他虽是皇子,但自幼不受父亲重视和宠爱,皇位得来有很大偶然、甚至侥幸因素,这一方面似乎让他产生一种混杂自卑和自尊的奇怪情结,行为举止千方百计表现自己的威严、高贵,另一方面也让他对兄弟、皇族产生极端的防范、猜忌心态,不论昔日争夺皇位的政敌,或大力支持自己登位的盟友,都要本能“留一手”。很显然,这一切都是需要花钱的,而且最好是无需经由体制和国库、自己就能随意度支的“小金库”。史书记载,这位堂堂皇帝到了晚年,居然没品到勒索上任、卸任地方官“私人奉献”的地步,倘人家“贡献”得少了,他还有更离谱的招数——逼对方和自己“小赌怡情”,然后毫不客气地把人家口袋里的钱都“赢”过来。

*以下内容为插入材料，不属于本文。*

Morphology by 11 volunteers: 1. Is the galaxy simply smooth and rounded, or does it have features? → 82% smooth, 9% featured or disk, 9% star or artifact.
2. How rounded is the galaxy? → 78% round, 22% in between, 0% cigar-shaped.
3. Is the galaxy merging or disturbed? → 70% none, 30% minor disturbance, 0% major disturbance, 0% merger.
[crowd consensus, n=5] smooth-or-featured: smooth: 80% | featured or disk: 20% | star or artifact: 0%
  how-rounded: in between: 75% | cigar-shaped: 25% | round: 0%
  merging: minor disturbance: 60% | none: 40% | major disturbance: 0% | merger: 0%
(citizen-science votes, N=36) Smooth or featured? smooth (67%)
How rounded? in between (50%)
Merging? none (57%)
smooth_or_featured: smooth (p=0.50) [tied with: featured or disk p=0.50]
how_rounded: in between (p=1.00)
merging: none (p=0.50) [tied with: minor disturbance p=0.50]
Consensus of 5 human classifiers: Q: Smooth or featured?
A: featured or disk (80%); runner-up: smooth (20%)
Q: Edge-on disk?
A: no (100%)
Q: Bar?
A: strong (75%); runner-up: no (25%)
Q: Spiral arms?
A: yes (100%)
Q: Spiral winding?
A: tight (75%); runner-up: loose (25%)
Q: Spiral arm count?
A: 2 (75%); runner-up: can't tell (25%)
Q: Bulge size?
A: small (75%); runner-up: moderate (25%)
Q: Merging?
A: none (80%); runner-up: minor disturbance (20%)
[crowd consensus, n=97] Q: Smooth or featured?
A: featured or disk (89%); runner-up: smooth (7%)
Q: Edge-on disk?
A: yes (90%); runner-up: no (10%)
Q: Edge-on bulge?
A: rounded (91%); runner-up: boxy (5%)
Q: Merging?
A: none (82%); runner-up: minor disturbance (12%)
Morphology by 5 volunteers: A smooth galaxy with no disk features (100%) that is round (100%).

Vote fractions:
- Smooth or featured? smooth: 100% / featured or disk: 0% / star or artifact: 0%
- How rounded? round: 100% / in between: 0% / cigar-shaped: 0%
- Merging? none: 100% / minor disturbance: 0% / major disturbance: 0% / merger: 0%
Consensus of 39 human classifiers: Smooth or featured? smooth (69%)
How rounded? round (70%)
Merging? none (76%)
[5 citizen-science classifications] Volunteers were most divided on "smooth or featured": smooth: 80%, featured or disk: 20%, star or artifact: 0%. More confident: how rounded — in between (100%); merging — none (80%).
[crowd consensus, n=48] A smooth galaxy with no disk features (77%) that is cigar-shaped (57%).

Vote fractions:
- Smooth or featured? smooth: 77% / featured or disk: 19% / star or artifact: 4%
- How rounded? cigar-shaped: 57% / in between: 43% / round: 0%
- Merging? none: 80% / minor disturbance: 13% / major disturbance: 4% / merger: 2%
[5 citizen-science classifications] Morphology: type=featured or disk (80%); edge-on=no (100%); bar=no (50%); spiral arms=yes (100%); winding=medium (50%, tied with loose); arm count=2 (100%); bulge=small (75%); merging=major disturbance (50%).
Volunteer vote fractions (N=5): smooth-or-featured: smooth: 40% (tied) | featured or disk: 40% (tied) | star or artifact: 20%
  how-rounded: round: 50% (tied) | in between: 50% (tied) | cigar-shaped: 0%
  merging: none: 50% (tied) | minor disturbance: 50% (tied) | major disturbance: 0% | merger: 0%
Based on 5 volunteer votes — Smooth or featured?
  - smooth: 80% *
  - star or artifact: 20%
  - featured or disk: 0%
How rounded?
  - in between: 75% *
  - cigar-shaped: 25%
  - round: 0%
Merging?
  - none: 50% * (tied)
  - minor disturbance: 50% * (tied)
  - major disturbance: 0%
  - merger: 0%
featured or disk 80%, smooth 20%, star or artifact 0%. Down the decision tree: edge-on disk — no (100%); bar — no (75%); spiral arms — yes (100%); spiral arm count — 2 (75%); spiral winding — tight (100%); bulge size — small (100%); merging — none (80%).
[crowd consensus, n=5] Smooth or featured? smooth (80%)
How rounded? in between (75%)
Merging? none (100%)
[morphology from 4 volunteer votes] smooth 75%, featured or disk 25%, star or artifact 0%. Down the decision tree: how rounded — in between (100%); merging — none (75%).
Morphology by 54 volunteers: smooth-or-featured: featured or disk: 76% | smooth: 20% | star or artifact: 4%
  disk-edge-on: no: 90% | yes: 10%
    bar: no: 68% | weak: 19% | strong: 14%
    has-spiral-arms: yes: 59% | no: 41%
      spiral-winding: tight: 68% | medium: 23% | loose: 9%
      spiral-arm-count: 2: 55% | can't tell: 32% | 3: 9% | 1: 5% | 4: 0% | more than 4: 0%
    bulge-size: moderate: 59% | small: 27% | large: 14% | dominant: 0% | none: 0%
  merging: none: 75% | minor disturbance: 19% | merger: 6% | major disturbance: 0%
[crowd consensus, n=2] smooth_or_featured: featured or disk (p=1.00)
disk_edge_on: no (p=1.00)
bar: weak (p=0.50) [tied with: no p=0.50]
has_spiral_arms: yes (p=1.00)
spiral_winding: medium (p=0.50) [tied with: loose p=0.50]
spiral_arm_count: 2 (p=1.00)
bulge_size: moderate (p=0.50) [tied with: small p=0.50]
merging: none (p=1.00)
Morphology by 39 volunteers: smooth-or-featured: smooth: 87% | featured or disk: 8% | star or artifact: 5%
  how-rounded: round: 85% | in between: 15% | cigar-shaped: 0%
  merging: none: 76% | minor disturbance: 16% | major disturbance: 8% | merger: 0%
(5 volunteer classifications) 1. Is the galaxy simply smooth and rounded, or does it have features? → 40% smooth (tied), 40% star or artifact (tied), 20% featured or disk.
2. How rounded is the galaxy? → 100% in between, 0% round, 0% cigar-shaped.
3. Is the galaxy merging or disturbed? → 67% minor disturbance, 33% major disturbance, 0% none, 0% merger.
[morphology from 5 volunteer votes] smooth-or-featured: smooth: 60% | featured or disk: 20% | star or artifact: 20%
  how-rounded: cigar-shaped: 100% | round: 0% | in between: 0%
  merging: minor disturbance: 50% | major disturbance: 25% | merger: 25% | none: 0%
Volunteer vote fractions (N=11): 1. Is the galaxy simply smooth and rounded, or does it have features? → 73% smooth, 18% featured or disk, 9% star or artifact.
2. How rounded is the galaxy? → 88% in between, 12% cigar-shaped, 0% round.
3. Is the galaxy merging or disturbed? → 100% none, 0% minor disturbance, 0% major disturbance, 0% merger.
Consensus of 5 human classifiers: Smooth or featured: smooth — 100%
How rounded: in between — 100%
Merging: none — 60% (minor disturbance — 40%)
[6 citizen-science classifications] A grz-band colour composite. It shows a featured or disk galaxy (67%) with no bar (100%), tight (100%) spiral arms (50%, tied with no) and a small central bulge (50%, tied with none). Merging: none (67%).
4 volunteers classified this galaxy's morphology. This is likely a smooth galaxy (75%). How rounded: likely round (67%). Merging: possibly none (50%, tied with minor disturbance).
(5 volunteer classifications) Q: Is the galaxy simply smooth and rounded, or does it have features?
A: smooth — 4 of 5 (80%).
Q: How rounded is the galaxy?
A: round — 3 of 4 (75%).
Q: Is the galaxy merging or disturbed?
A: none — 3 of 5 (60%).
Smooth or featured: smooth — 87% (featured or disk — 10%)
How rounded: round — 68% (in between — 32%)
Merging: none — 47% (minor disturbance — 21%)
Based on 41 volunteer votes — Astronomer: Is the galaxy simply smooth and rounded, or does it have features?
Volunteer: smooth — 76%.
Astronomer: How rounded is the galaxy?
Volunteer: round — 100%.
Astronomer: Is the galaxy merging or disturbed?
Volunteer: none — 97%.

史书记载,刘骏“机警勇决,学问博恰,文章华敏”,据说在阅读章奏时能“一目七行俱下”,通俗地说,是个“辞足以文过,智足以饰非”,对敢于挑战自己权威和面子者既警惕又苛察的角色。这样的一个领导者,可以在纸面上推出并精心粉饰一整套看似无可挑剔的反腐机制、程序,却不会把这样一套机制、程序从纸面上真正落到实处——因为他本人不仅有利于这套机制、程序之外,且正是机制和程序最大的破坏者。